Новое явление «Глобальной Британии»

Как страна возвращается к англосаксонским заветам Уинстона Черчилля

Большой пересмотр стратегии британской внешней политики был запущен по итогам знаменитого референдума о Брекзите в бытность Дэвида Кэмерона премьер-министром. Выхода Соединенного Королевства из Евросоюза мало кто ожидал, поэтому изначально никакого четкого представления о том, что страна должна делать, оказавшись за бортом ЕС, ни у кого не было. 

Какое-то время Лондон был в оцепенении, но уже при Терезе Мэй английский политический класс перешел к осмыслению нового места Британии в мире. Затем в недрах форин-офиса родилась концепция «Глобальной Британии». Ее название у многих вызывало улыбку, мол, куда Альбиону в одиночку тягаться за усиление своего влияния в мире, в котором власть ускользает даже от США. Британская империя осталась в далеком прошлом, в Содружестве наций к бывшей метрополии давно относятся без придыхания. Королевство сильно потрепали великая рецессия, Брекзит и пандемия. Всерьез стоит вопрос о перспективах территориальной целостности страны на фоне шотландского сепаратизма. Но эти констатации не отменяют того факта, что страна сохраняет глобальную атрибутику, ряд конкурентных преимуществ и главное – рудименты внешнеполитического креатива.

Борис Джонсон занял Даунинг-стрит, 10, скорее по стечению обстоятельств, чем по какой-либо логике истории. Но в каком-то смысле события привели его на этот пост, словно чтобы проверить, что же один из творцов Брекзита будет делать с его последствиями в реальной жизни. Джонсон еще больше испортил отношения с европейцами в ходе мучительных переговоров о выходе Британии из ЕС и о новой модальности их взаимосвязей. На этом фоне он естественным образом сделал ставку прежде всего на «особые отношения» с США, какими бы обветшалыми они ни были, и, во-вторых, на давнюю идею союза англосаксонских народов. Его кумир Уинстон Черчилль красноречиво такой союз продвигал после Второй мировой войны.

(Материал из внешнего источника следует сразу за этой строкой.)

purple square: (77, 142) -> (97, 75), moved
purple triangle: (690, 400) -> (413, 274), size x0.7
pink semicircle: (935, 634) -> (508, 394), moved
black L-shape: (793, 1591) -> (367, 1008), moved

История подыграла Джонсону – Дональд Трамп был поклонником евроскептиков, которые отвечали ему взаимностью, и воспринимал своего английского визави как родственную душу. Приход в Белый дом Джозефа Байдена поначалу несколько спутал карты: он был принят на ура европейскими атлантистами, но для Лондона в этом заключались свои риски. Новый американский президент, как и его бывший босс Барак Обама, в свое время не поддержал идею Брекзита и выступал фактически против политических сил, олицетворением которых был Джонсон. Заявленное Байденом «возвращение» Америки в Европу оставляло меньше шансов для Британии использовать «особые отношения» с США как тыловое обеспечение в ходе выяснения отношений с европейцами.

«Медовый месяц» Байдена с европейскими союзниками продолжался недолго. Сохранение введенных Трампом пошлин на алюминий и сталь из ЕС, вялотекущие переговоры о возвращении США в «ядерную сделку» с Ираном, отсутствие даже намека на возобновление переговоров о торговом и инвестиционном партнерстве (TTIP) еще можно было драпировать пышными саммитами, декларациями и уверениями во взаимной преданности. Но дальше жизнь расставила все по своим местам, показав, что трампизм во внешней политике Вашингтона скорее жив, чем мертв. Манера выхода США из Афганистана и заключение соглашения AUKUS вернули европейцев к жесткой реальности – США стратегически уходят из Европы и все меньше учитывают интересы своих союзников в Старом Свете.

Эти знаковые события также показали, что для США есть союзники первого и второго сорта и Британия относится к первому сорту, а Франция – ко второму (как, впрочем, и Германия, не говоря уже о других европейцах). 

Так Джонсону повезло в очередной раз: после Афганистана, вместо того чтобы теперь уже Байдену успокаивать возмущенных европейцев, Белый дом, лишь усугубляя положение дел, заключил масштабное антикитайское соглашение вместе с Лондоном и Канберрой. И похоже, реакция Парижа была для него чуть ли не откровением.

Но стенания французов и ЕС принципиально ничего не изменят. Инстинкты и рефлексы американцев толкают их на взвинчивание противостояния с Китаем, как бы тот ни пытался увернуться. В этих обстоятельствах «Глобальная Британия», используя ребалансировку Вашингтоном своей внешнеполитической стратегии, будет и дальше идти по пути усиления этнонациональной природы своей геополитики, возвращаясь к англосаксонским заветам Черчилля.